TEXTO PARA LEER:
────────────────────────────────────────

La imagen del Buen Pastor es muy querida por las primeras comunidades cristianas. Él Buen Pastor “da la vida por las ovejas". Sin haber cometido pecado sufre la pasión por nosotros, carga con nuestros pecados, sube al leño para curarnos. Nos defiende de todo peligro, no perecemos y nadie puede arrebatarnos de su mano. No hay otro guía que nos conduzca por verdes praderas y nos dé la vida eterna.

Jesús se nos presenta como el Buen Pastor. No dice un buen pastor sino el Buen Pastor. Ya el profeta Ezequiel, cuando hablaba de los malos pastores de Israel, vaticinó un pastor único que, a diferencia de aquéllos, se preocupe de apacentar a las ovejas, sea el fiel sucesor de su padre David que arriesgaba su vida por salvar el rebaño de las fieras del campo. Jesús llegará más allá todavía. Él no se limitará a arriesgar la vida por su grey, él morirá por salvarla. Por eso nos dice en este pasaje: Yo doy mi vida por las ovejas.

El buen pastor llega a querer a sus ovejas como un padre y una madre quiere a sus hijos, estando siempre dispuestos a dar su vida, si llegara el caso, por ellos. Cristo fue un buen pastor en este sentido heroico: dio su vida por las ovejas, por nosotros. El ejemplo de Cristo, en este sentido, como buen pastor, debemos tenerlo siempre presentes los cristianos, de tal manera que los que nos vean puedan ver en nuestro comportamiento el ejemplo de Cristo.

Jesús no solo es Pastor de la ovejas que están en el redil, sino también de otras ovejas. El Señor dice que tiene, además, otras ovejas que no son de este redil. Jesús piensa en las que están fuera, esas que se han extraviado y a las que es preciso ir a buscar y traerlas al mejor redil, el único donde hay seguridad y salvación."Tengo, además, otras ovejas que no son de este redil; también a ésas las tengo que traer, y escucharán mi voz y habrá un solo rebaño, un solo Pastor".

────────────────────────────────────────

TAREAS:
1. Actualiza el pasaje del texto sobre el Buen Pastor que comienza en "Jesús se nos" y acaba en "por las ovejas.", poniendo "Isaías" en lugar de "Ezequiel".
2. Responde según el texto sobre el Buen Pastor:
(a) ¿Qué profeta vaticinó un pastor único, distinto de los malos pastores de Israel?
(b) ¿A quién se compara el buen pastor en su modo de querer a las ovejas?
(c) Según las palabras de Jesús citadas al final, ¿qué habrá cuando las otras ovejas escuchen su voz?
Los registros provienen de otra fuente.

REGISTROS EXTRAÍDOS:
────────────────────────────────────────

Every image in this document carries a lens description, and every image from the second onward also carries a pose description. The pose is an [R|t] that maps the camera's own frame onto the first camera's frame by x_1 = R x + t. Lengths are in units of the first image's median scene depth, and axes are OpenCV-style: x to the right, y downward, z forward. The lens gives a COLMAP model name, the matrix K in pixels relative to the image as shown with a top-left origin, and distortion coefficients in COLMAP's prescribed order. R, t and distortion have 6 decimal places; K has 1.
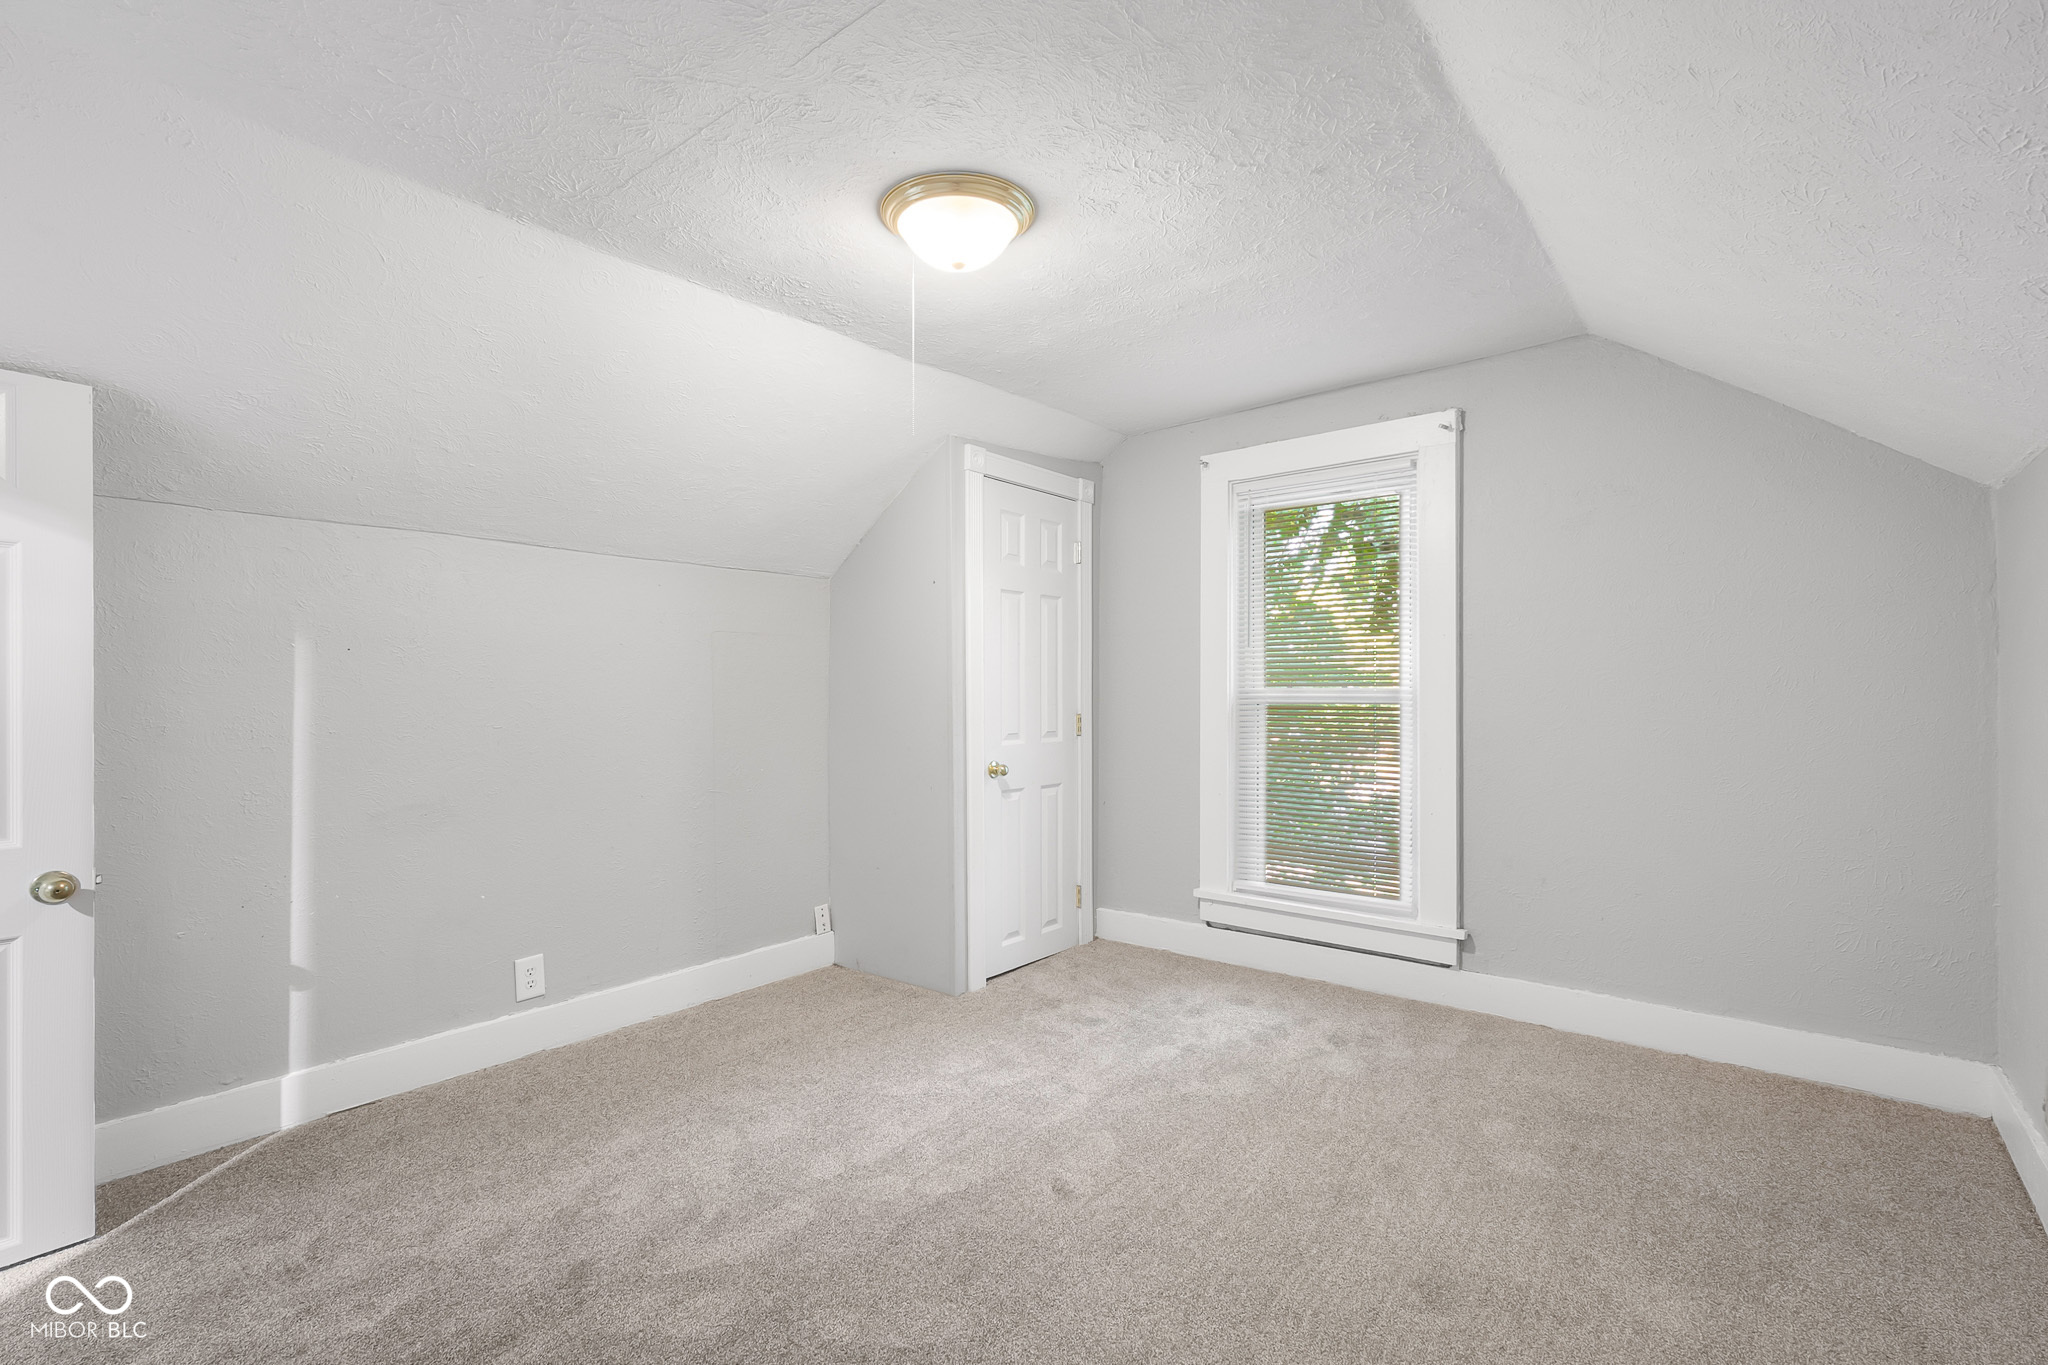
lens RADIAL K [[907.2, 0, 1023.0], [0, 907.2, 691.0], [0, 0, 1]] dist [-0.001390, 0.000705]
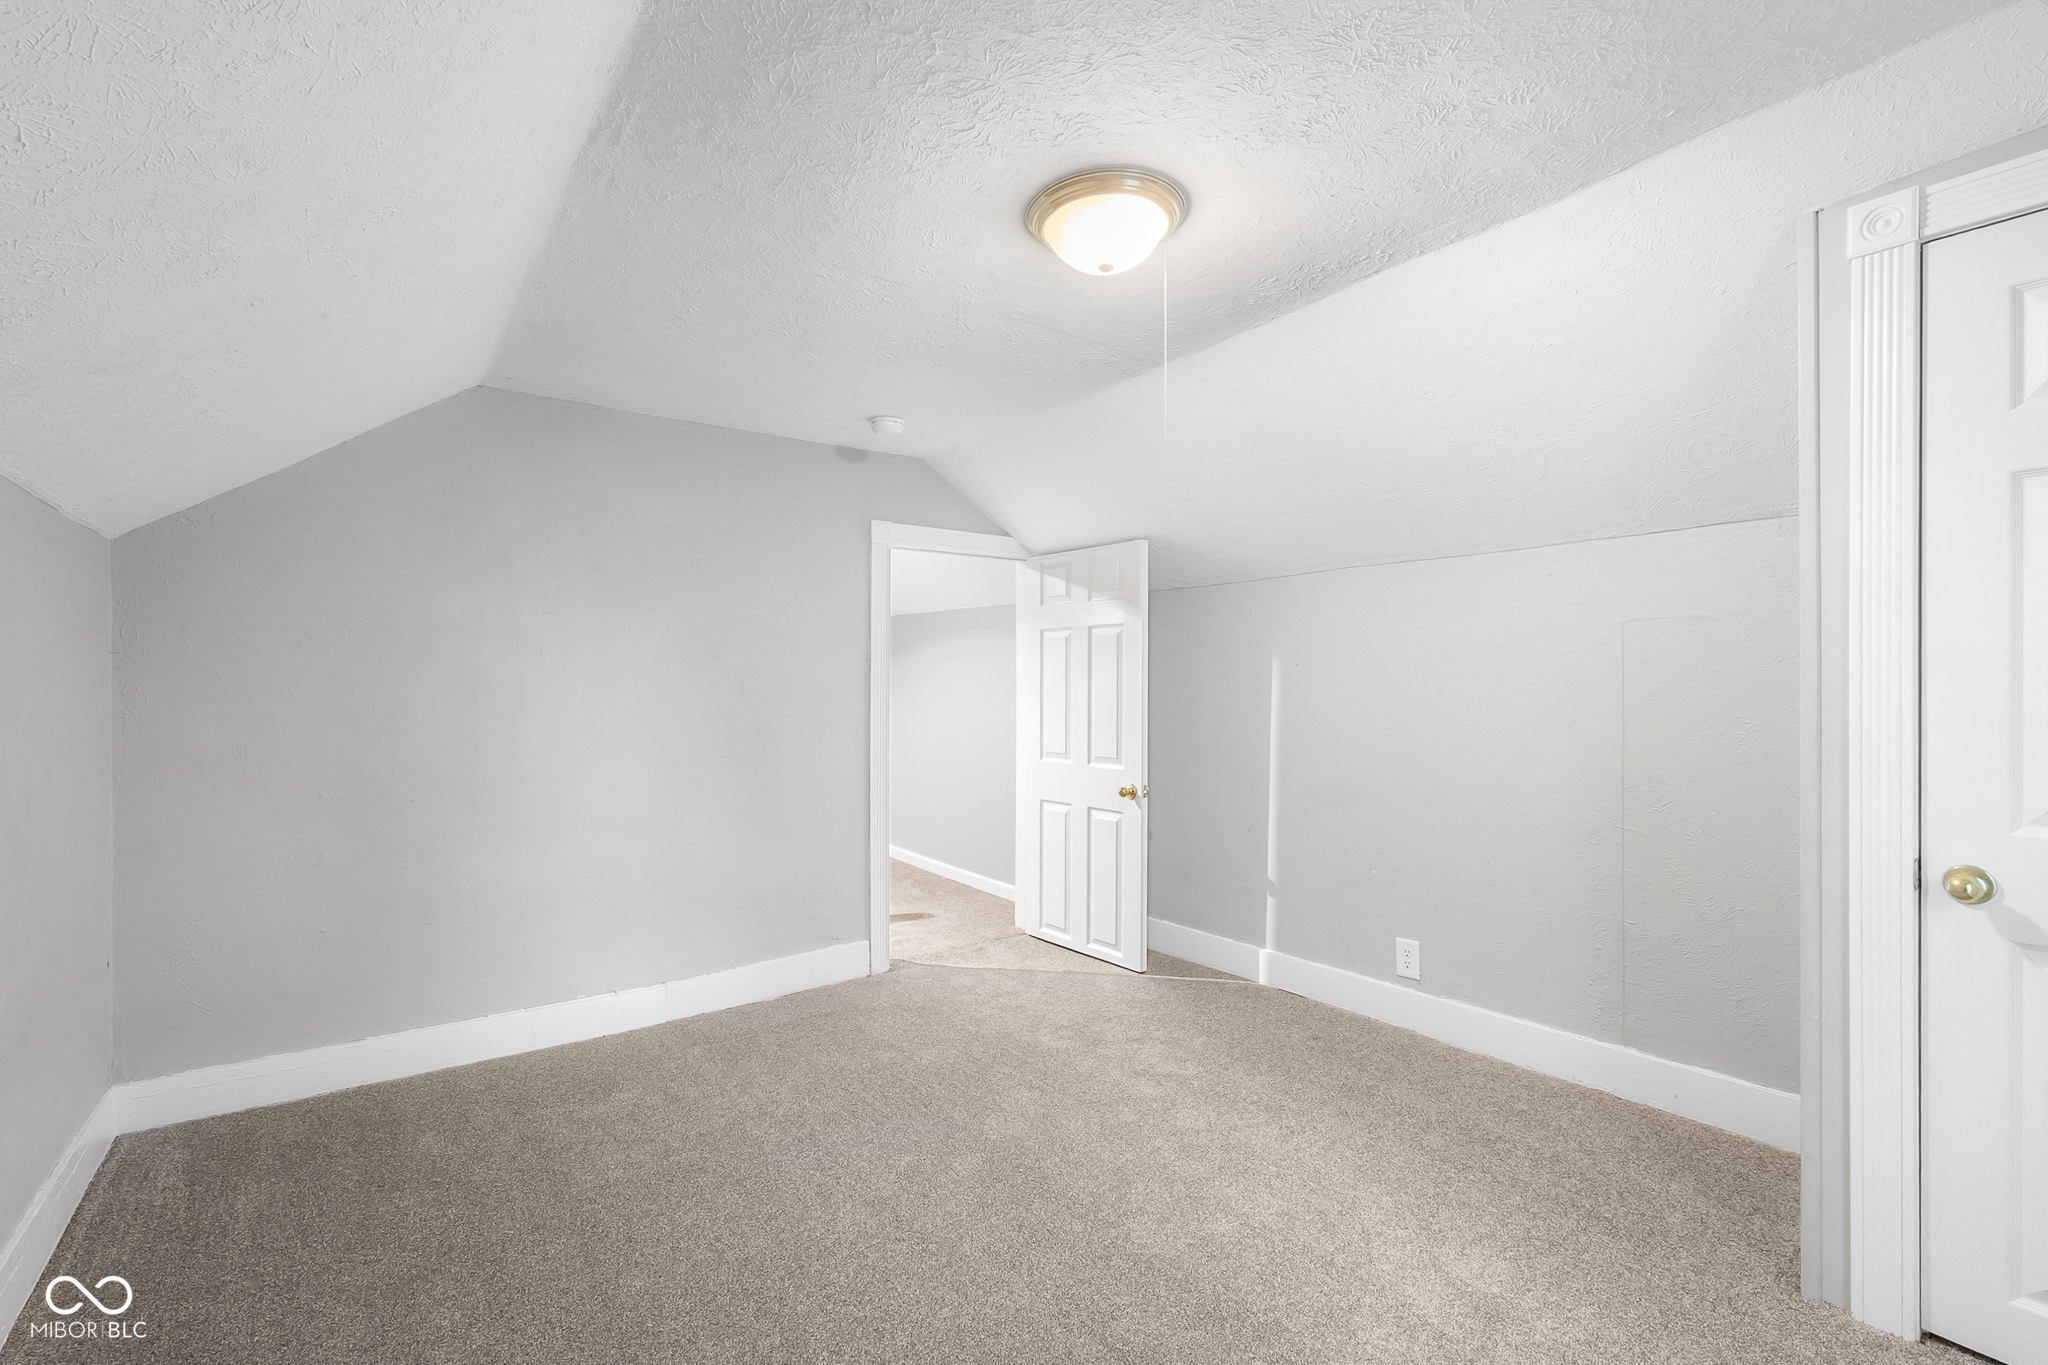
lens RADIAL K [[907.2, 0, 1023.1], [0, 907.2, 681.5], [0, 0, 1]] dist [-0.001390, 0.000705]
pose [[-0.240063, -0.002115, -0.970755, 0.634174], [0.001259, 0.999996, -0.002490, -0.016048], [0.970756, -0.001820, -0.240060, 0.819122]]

────────────────────────────────────────

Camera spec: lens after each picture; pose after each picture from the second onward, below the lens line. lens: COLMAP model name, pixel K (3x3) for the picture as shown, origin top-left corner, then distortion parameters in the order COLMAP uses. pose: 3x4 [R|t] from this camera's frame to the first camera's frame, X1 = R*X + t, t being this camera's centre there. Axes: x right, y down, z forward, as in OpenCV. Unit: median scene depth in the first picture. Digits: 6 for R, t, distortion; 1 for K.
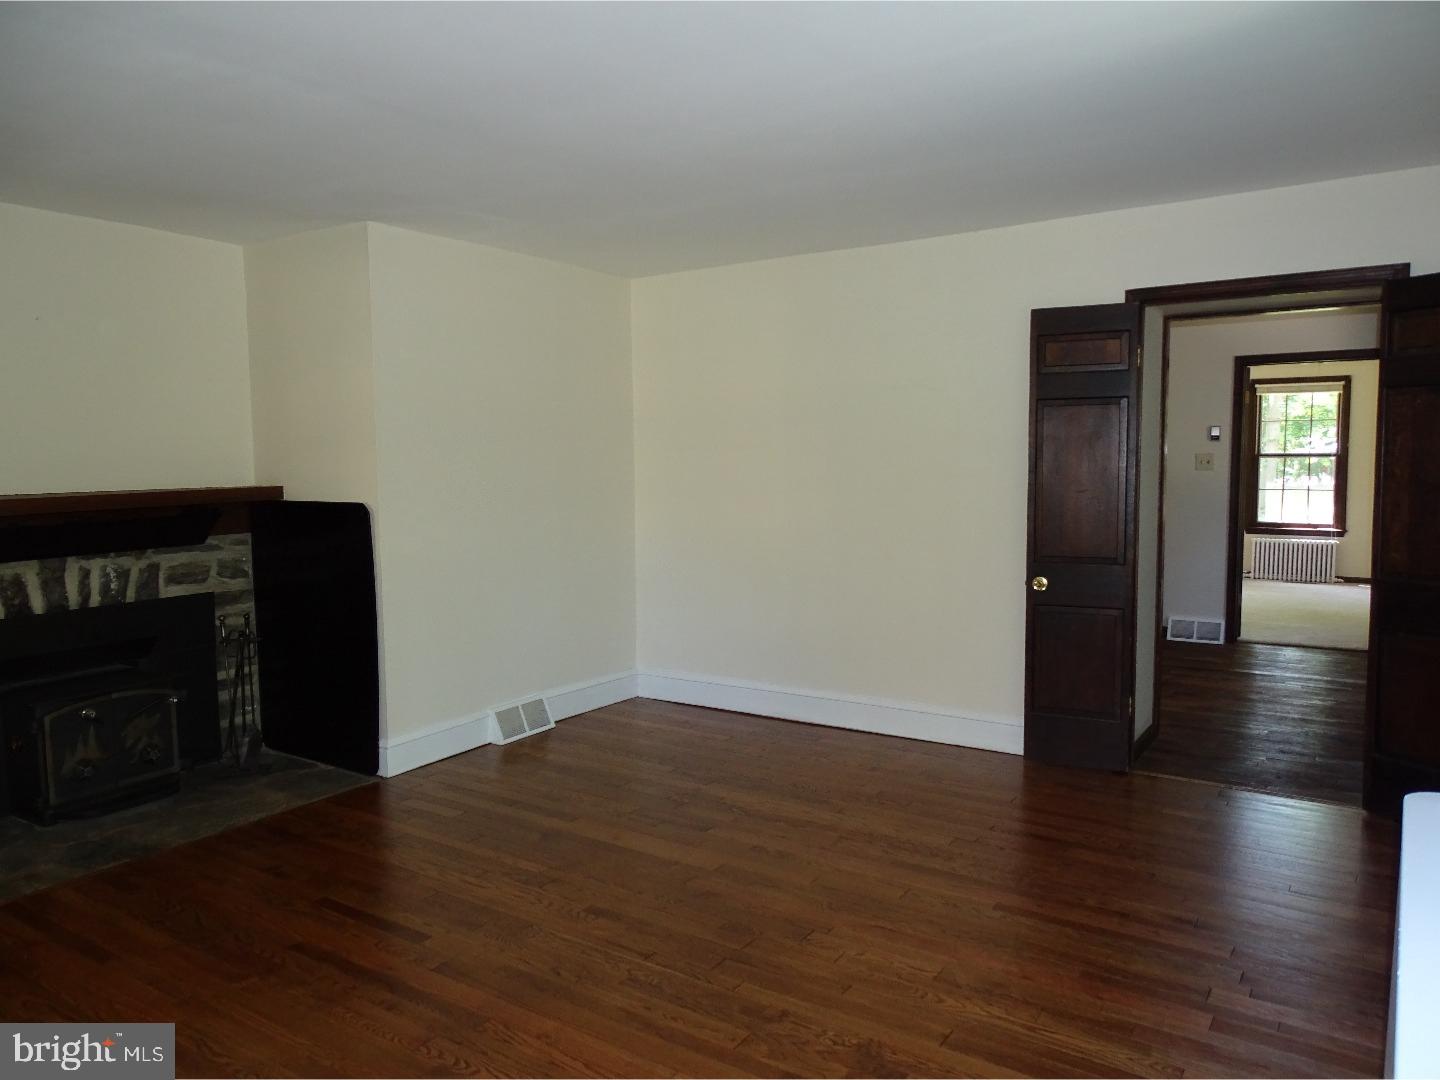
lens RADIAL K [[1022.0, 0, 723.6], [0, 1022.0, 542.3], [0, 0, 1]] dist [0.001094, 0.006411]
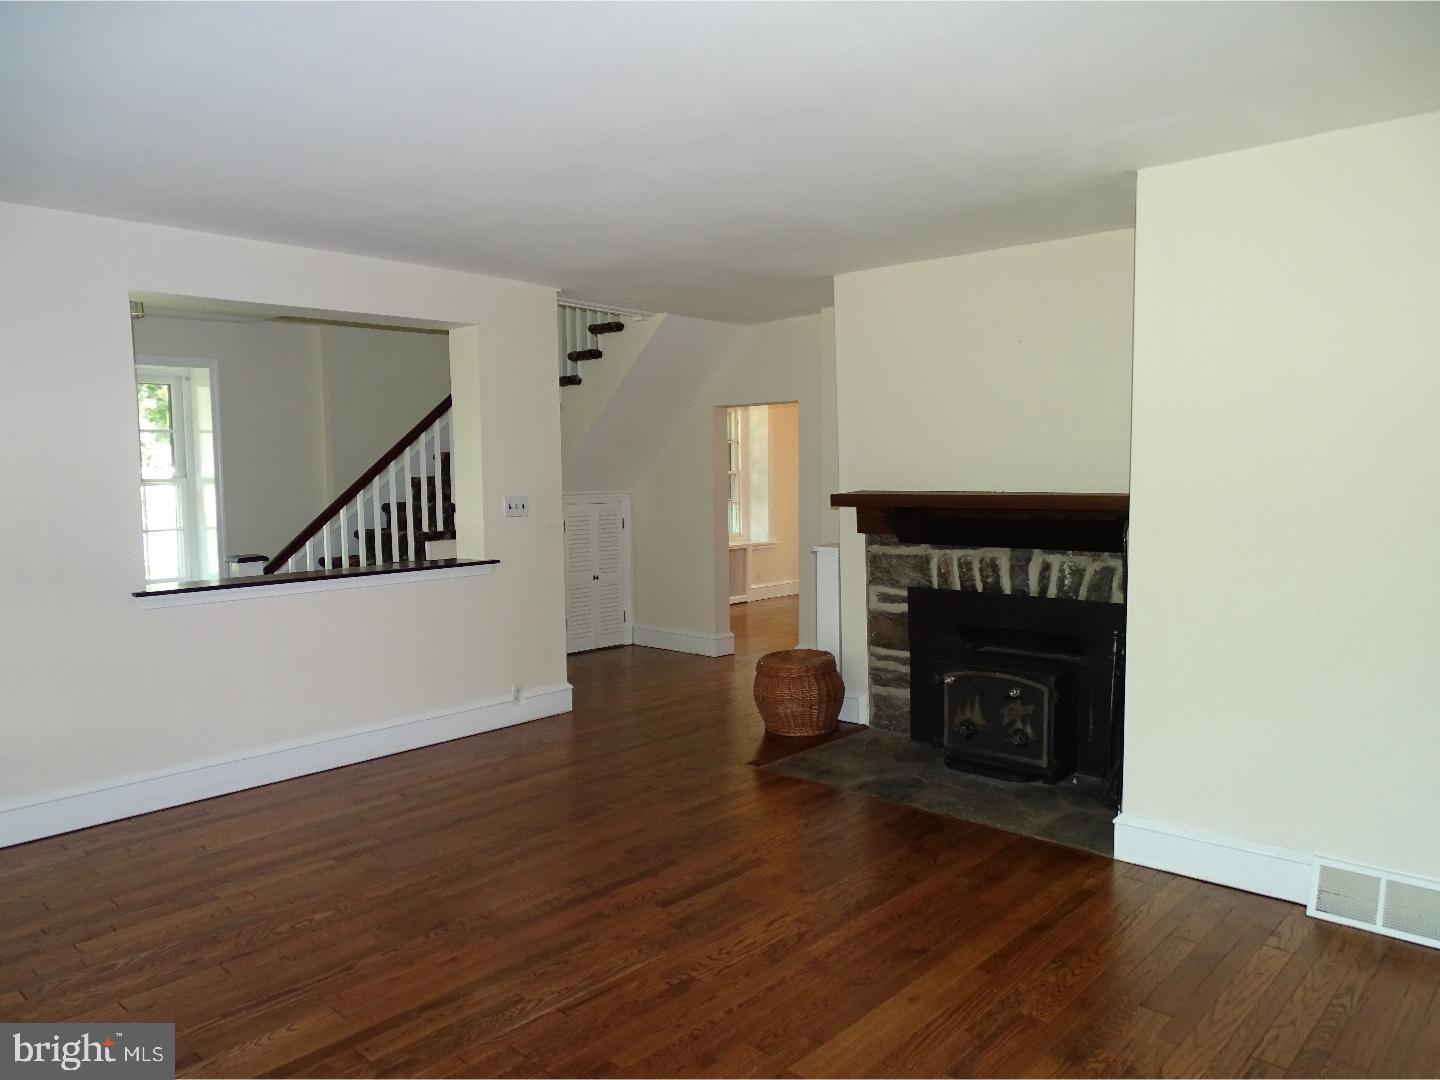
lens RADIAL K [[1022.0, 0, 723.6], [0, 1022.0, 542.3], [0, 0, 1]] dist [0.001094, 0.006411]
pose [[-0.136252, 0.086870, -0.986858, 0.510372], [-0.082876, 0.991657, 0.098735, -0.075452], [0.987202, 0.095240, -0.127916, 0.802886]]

────────────────────────────────────────

RESPUESTAS POR PUNTO:
1.
Jesús se nos presenta como el Buen Pastor. No dice un buen pastor sino el Buen Pastor. Ya el profeta Isaías, cuando hablaba de los malos pastores de Israel, vaticinó un pastor único que, a diferencia de aquéllos, se preocupe de apacentar a las ovejas, sea el fiel sucesor de su padre David que arriesgaba su vida por salvar el rebaño de las fieras del campo. Jesús llegará más allá todavía. Él no se limitará a arriesgar la vida por su grey, él morirá por salvarla. Por eso nos dice en este pasaje: Yo doy mi vida por las ovejas.

2.
(a) El profeta Ezequiel.
(b) A un padre y una madre que quieren a sus hijos.
(c) Un solo rebaño y un solo Pastor.